No clinical signs of systemic toxicity were observed in the animals during the study and no mortality occurred.
A marked red staining was present on the test site of all animals from 1 to 72 hours after treatment and was still evident in two animals at the 7-day reading. Slight staining continued to be observed in all animals du ring the observation period and was still evident 14 days after treatment, the end of the observation period for all animals.
With the exception of the persistent red staining, no irreversible alterations of the treated skin were observed nor were corrosive effects evident on the skin.
The body weights of all rabbits were considered to be within the normal range of variability.

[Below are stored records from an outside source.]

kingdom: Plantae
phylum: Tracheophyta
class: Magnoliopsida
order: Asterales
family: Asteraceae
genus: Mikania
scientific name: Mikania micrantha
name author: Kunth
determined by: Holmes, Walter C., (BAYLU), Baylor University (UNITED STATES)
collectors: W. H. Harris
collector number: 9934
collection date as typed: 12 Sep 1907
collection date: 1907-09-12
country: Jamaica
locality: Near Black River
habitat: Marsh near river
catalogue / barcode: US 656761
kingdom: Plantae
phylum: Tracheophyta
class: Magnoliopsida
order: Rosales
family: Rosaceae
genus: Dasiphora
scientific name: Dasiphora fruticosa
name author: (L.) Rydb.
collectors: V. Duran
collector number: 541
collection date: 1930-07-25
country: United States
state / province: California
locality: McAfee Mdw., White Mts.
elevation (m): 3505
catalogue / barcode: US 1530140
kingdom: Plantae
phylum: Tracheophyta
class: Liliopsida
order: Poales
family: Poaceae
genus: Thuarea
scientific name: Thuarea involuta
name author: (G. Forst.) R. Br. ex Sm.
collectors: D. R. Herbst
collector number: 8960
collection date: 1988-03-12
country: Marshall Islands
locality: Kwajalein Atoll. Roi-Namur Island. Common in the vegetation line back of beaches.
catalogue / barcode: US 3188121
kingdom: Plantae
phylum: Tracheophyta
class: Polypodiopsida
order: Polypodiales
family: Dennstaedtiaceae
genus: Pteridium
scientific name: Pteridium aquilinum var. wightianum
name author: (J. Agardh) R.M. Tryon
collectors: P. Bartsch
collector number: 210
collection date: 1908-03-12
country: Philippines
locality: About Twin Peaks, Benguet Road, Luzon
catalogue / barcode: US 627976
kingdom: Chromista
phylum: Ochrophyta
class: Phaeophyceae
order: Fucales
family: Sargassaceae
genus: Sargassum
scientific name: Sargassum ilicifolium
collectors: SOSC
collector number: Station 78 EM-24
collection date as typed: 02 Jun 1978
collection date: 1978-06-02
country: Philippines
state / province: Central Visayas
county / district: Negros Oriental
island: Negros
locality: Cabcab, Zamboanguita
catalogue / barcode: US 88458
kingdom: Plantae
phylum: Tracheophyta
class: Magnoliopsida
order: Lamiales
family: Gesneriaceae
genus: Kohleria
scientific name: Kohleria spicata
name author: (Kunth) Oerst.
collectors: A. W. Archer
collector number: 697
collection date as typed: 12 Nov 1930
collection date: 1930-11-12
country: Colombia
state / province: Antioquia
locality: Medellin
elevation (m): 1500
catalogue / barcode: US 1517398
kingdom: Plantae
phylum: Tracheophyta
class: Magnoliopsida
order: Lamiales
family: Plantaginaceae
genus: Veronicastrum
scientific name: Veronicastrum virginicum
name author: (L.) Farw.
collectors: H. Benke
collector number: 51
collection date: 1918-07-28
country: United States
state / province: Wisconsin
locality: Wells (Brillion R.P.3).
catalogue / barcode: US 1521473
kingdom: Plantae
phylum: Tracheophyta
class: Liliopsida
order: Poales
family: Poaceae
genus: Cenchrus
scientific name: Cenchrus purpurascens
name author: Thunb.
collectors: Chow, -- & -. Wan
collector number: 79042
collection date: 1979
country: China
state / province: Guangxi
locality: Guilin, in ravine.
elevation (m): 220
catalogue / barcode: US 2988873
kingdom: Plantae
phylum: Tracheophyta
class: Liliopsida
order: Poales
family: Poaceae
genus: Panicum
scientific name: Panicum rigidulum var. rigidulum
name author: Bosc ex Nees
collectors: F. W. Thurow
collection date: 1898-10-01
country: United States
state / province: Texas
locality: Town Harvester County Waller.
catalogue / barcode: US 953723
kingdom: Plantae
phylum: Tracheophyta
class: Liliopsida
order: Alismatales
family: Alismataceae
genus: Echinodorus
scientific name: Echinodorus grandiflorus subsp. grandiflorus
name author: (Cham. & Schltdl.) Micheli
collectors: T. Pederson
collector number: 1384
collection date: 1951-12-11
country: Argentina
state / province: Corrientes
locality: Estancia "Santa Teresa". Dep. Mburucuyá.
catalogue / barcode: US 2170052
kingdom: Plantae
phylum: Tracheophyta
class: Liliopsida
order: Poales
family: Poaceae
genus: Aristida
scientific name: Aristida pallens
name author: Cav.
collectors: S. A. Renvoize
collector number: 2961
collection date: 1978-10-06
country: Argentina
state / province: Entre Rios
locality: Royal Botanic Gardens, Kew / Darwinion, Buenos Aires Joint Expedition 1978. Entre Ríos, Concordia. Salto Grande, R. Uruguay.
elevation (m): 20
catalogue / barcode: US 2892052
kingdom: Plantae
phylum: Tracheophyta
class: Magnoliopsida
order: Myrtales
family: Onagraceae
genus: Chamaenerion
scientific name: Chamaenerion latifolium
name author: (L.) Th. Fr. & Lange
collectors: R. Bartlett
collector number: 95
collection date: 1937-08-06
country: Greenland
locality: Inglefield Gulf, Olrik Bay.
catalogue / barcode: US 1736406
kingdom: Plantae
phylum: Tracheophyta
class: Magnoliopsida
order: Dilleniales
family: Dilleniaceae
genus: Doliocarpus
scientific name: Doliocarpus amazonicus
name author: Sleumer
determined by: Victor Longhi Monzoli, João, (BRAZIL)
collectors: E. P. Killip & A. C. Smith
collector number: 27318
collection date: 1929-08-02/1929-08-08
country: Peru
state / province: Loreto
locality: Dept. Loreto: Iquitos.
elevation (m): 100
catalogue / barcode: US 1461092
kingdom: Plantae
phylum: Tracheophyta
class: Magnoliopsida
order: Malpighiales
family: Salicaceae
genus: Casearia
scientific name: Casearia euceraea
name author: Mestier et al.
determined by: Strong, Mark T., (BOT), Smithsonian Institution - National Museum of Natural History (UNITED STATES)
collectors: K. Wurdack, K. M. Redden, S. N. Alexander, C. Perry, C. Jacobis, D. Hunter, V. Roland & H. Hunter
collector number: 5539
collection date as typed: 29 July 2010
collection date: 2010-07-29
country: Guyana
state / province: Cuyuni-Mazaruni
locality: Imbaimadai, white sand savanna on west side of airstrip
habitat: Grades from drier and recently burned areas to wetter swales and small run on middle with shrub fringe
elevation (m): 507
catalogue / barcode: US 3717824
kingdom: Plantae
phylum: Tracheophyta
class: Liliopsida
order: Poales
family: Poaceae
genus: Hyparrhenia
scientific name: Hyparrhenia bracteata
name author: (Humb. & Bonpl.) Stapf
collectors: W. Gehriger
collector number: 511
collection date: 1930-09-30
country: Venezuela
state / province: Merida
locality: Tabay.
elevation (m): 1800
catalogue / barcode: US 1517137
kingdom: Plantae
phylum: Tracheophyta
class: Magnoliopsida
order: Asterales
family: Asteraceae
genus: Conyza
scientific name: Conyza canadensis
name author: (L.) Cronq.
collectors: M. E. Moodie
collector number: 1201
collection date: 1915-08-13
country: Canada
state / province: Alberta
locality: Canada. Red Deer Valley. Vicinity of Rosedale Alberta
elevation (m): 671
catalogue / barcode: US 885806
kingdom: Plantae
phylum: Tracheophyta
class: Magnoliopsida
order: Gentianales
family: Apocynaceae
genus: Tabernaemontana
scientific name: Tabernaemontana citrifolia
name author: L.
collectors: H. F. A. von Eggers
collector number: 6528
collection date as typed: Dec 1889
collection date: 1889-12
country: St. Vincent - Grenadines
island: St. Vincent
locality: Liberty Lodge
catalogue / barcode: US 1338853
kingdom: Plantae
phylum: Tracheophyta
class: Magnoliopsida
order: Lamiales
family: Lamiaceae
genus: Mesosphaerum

Applicant's summary and conclusion

Interpretation of results:

not classified

Remarks:

Migrated information Criteria used for interpretation of results: EU

Conclusions:

Based on the results given in this study, test item is considered to be not irritating to rabbits' skin.

Executive summary:

This primary skin irritation study was conducted to assess the possible irritation potential by topical semi-occlusive application of 0.5 g to the intact left flank of each of three young adult New Zealand White rabbits. The duration of treatment was four hours. The scoring of skin reactions was performed at 1, 24, 48 and 72 hours, as well as 7, 10 and 14 days after removal of the dressing. The mean oedema score was calculated across 3 scoring times (24, 48 and 72 hours after patch removal) for each animal. The mean oedema score was 0.00. A mean value for erythema could not be calculated ac ross the three readings due to insufficient data. The application of FAT 41030/A to the skin resulted in a marked red staining on the test site of all animals. The severity of the staining gradually decreased but was still present at the test site of all animals 14 days after treatment, the end of the observation period. No signs of irritation (erythema or oedema) were observed. No corrosive effects were noted on the treated skin of any animal at any measuring interval. Thus, the test item did not induce significant damage to the rabbit skin.